▸ **YOUR ASSIGNMENT**: Below are entries. Pull out all lines containing "alle".

▸ **AVAILABLE RECORDS**:

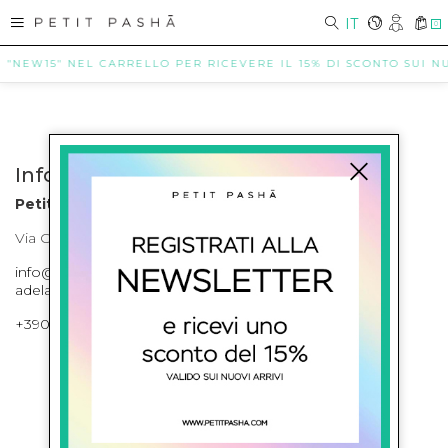
IT
0
E "NEW15" NEL CARRELLO PER RICEVERE IL 15% DI SCONTO SUI NUO
Info contatti
Petit Pasha
Via Cilea, 255 Napoli Corso Umberto I 301 Napoli
info@petitpasha.com, petitpasha@hotmail.it,
adelaide.petitpasha@hotmail.com
+39081643421 , +390812351280
ISCRIVITI ALLA NEWSLETTER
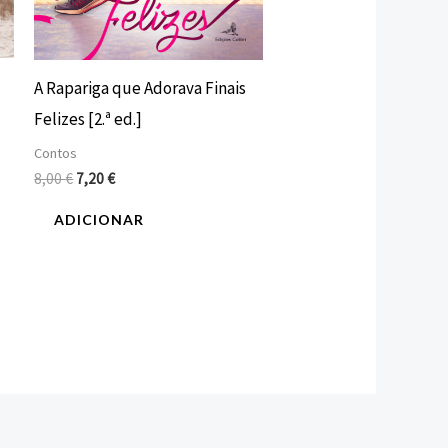
A Rapariga que Adorava Finais
Felizes [2.ª ed.]
Contos
8,00
€
7,20
€
ADICIONAR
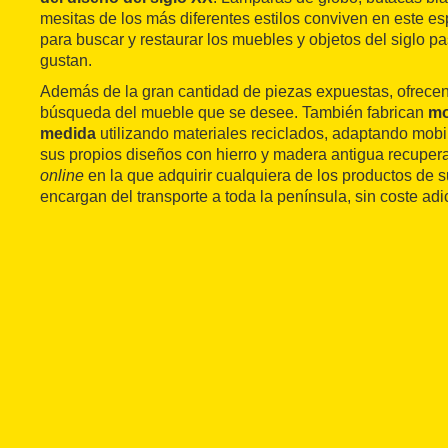
mesitas de los más diferentes estilos conviven en este es
para buscar y restaurar los muebles y objetos del siglo 
gustan.
Además de la gran cantidad de piezas expuestas, ofrecen
búsqueda del mueble que se desee. También fabrican
mo
medida
utilizando materiales reciclados, adaptando mobi
sus propios diseños con hierro y madera antigua recuper
online
en la que adquirir cualquiera de los productos de s
encargan del transporte a toda la península, sin coste adi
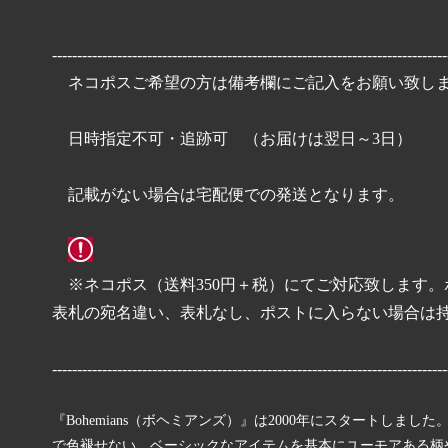
BANANA BROWN
OTHER
-------------------------------------------------------------------------------
Messerschmitt
saami cr
ネコポスご希望の方は備考欄にご記入をお願い致し
Original Denim
breezyb
日時指定不可・追跡可 （お届けは翌日～3日）
インスタ掲載アイテム
AKIO
7/27 New Arraivals
7/23 Ne
記載がない場合は宅配便での発送となります。
7/3 New Arraivals
6/25 Ne
6/4 New Arraivals
※ネコポス（送料350円＋税）にてご対応致します。
表札の宛名違い、表札なし、ポストに入らない場合は
-------------------------------------------------------------------------------
『Bohemians（ボヘミアンズ）』は2000年にスタートし
で色褪せない。ベーシックなアイテムを基本にユーモアある柄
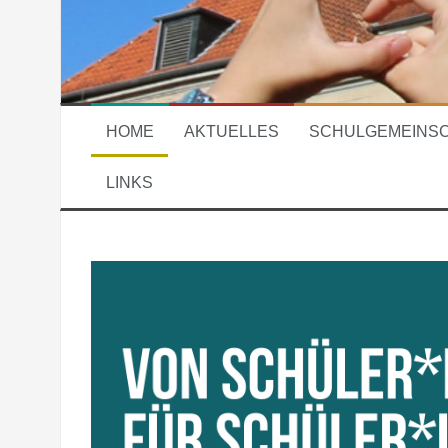
HOME
AKTUELLES
SCHULGEMEINS
LINKS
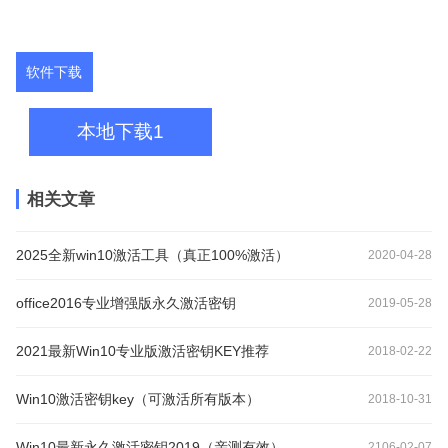
软件下载
本地下载1
相关文章
2025全新win10激活工具（真正100%激活）
2020-04-28
office2016专业增强版永久激活密钥
2019-05-28
2021最新Win10专业版激活密钥KEY推荐
2018-02-22
Win10激活密钥key（可激活所有版本）
2018-10-31
Win10最新永久激活密钥2019（亲测有效）
2106-02-07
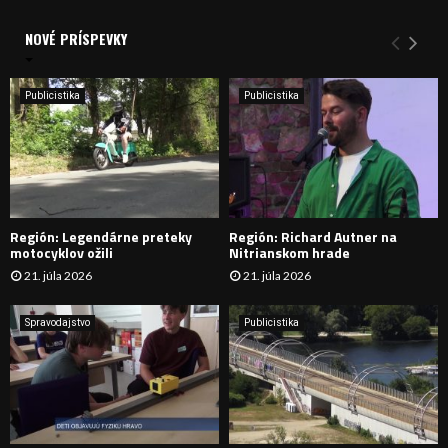
V
d
a
NOVÉ PRÍSPEVKY
Y
n
i
H
e
Publicistika
Publicistika
:
Ľ
A
D
Región: Legendárne preteky
Región: Richard Autner na
Á
motocyklov ožili
Nitrianskom hrade
21. júla 2026
21. júla 2026
V
A
Spravodajstvo
Publicistika
N
I
E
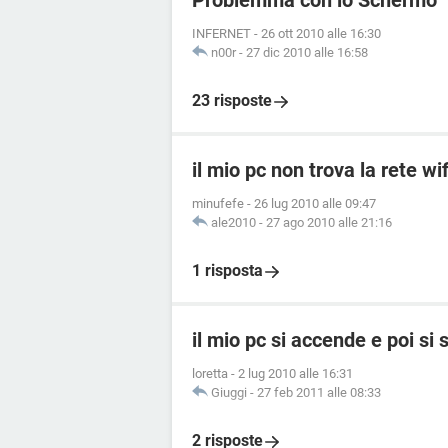
Problemma con lo Schermo
INFERNET
-
26 ott 2010 alle 16:30
n00r
-
27 dic 2010 alle 16:58
23 risposte
il mio pc non trova la rete wi
minufefe
-
26 lug 2010 alle 09:47
ale2010
-
27 ago 2010 alle 21:16
1 risposta
il mio pc si accende e poi si
loretta
-
2 lug 2010 alle 16:31
Giuggi
-
27 feb 2011 alle 08:33
2 risposte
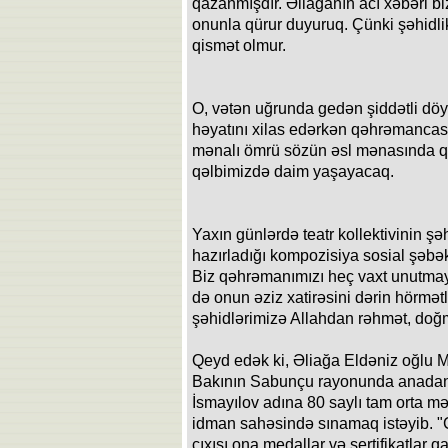
qazanmışdır. Əliağanın acı xəbəri biz
onunla qürur duyuruq. Çünki şəhidlik 
qismət olmur.
O, vətən uğrunda gedən şiddətli döy
həyatını xilas edərkən qəhrəmancası
mənalı ömrü sözün əsl mənasında qə
qəlbimizdə daim yaşayacaq.
Yaxın günlərdə teatr kollektivinin şəh
hazırladığı kompozisiya sosial şəbək
Biz qəhrəmanımızı heç vaxt unutmay
də onun əziz xatirəsini dərin hörmət
şəhidlərimizə Allahdan rəhmət, doğma
Qeyd edək ki, Əliağa Eldəniz oğlu 
Bakının Sabunçu rayonunda anadan
İsmayılov adına 80 saylı tam orta mə
idman sahəsində sınamaq istəyib. "C
çıxışı ona medallar və sertifikatlar q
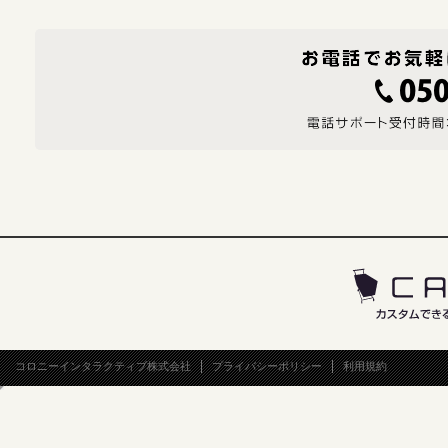
コロニーインタラクティブ株式会社
プライバシーポリシー
利用規約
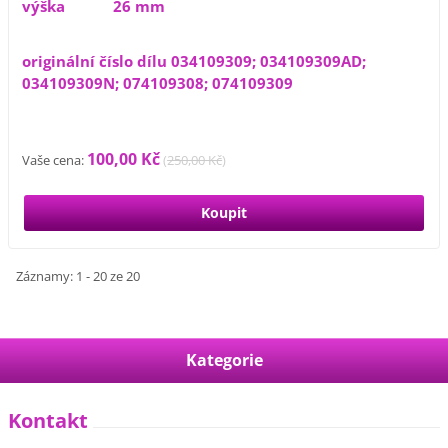
výška 26 mm
originální číslo dílu 034109309; 034109309AD;
034109309N; 074109308; 074109309
100,00 Kč
Vaše cena:
(
250,00 Kč
)
Záznamy: 1 - 20 ze 20
Kategorie
Kontakt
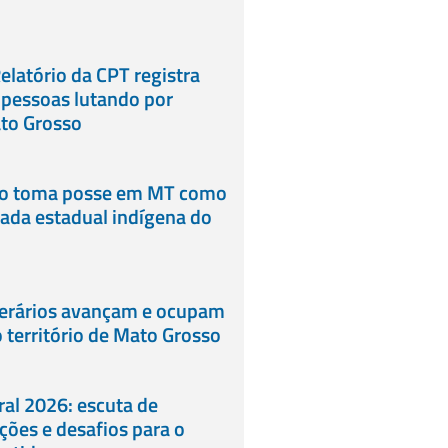
elatório da CPT registra
 pessoas lutando por
ato Grosso
lo toma posse em MT como
ada estadual indígena do
erários avançam e ocupam
 território de Mato Grosso
al 2026: escuta de
eições e desafios para o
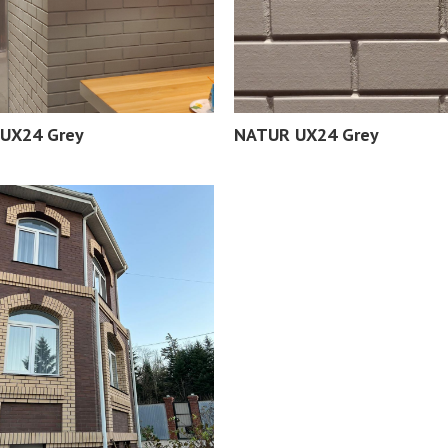
UX24 Grey
NATUR UX24 Grey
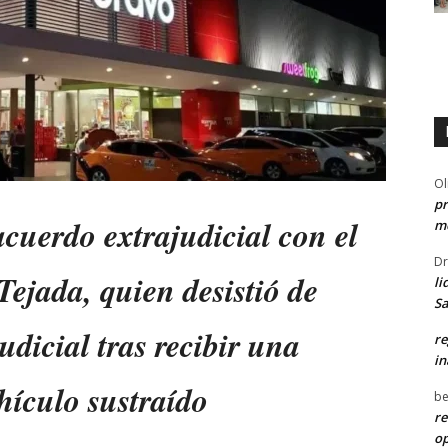
Ol
pr
cuerdo extrajudicial con el
me
Dr
jada, quien desistió de
li
Sa
dicial tras recibir una
re
in
hículo sustraído
be
re
o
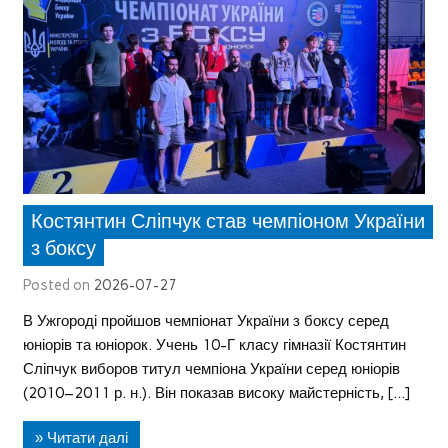
Костянтин Сліпчук став чемпіоном України
з боксу
Posted on
2026-07-27
В Ужгороді пройшов чемпіонат України з боксу серед
юніорів та юніорок. Учень 10-Г класу гімназії Костянтин
Сліпчук виборов титул чемпіона України серед юніорів
(2010–2011 р. н.). Він показав високу майстерність, […]
» Читати далі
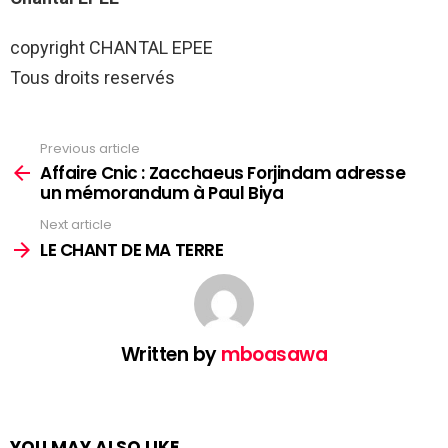
copyright CHANTAL EPEE
Tous droits reservés
Previous article
See
more
Affaire Cnic : Zacchaeus Forjindam adresse
un mémorandum à Paul Biya
Next article
LE CHANT DE MA TERRE
Written by
mboasawa
YOU MAY ALSO LIKE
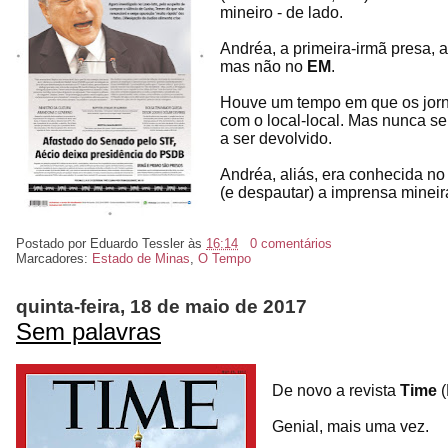
mineiro - de lado.
Andréa, a primeira-irmã presa, 
mas não no
EM
.
Houve um tempo em que os jor
com o local-local. Mas nunca s
a ser devolvido.
Andréa, aliás, era conhecida no
(e despautar) a imprensa mineir
Postado por
Eduardo Tessler
às
16:14
0 comentários
Marcadores:
Estado de Minas
,
O Tempo
quinta-feira, 18 de maio de 2017
Sem palavras
De novo a revista
Time
(
Genial, mais uma vez.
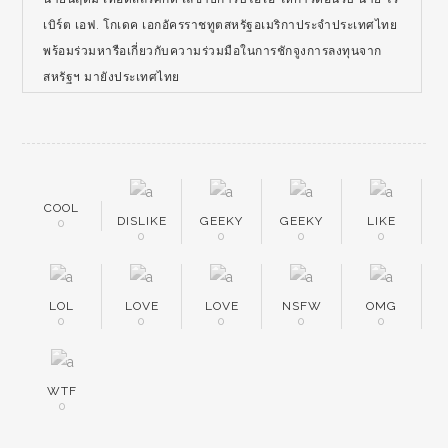
เบิร์ต เอฟ. โกเดค เอกอัครราชทูตสหรัฐอเมริกาประจำประเทศไทย
พร้อมร่วมหารือเกี่ยวกับความร่วมมือในการชักจูงการลงทุนจาก
สหรัฐฯ มายังประเทศไทย
COOL
DISLIKE
GEEKY
GEEKY
LIKE
0
0
0
0
0
LOL
LOVE
LOVE
NSFW
OMG
0
0
0
0
0
WTF
0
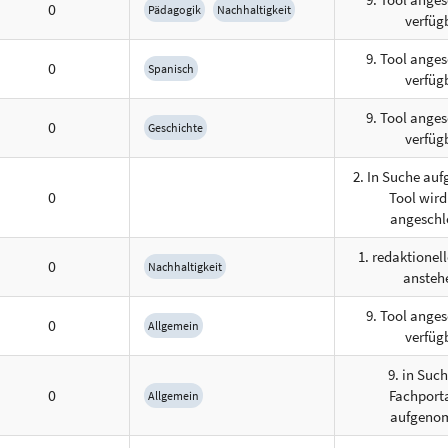
0
Pädagogik
Nachhaltigkeit
verfüg
9. Tool anges
0
Spanisch
verfüg
9. Tool anges
0
Geschichte
verfüg
2. In Suche a
0
Tool wird
angeschl
1. redaktionel
0
Nachhaltigkeit
ansteh
9. Tool anges
0
Allgemein
verfüg
9. in Suc
0
Fachport
Allgemein
aufgeno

▸ **EXERCISE ANSWER**:
26 ott 2010 alle 16:30
27 dic 2010 alle 16:58
26 lug 2010 alle 09:47
27 ago 2010 alle 21:16
2 lug 2010 alle 16:31
27 feb 2011 alle 08:33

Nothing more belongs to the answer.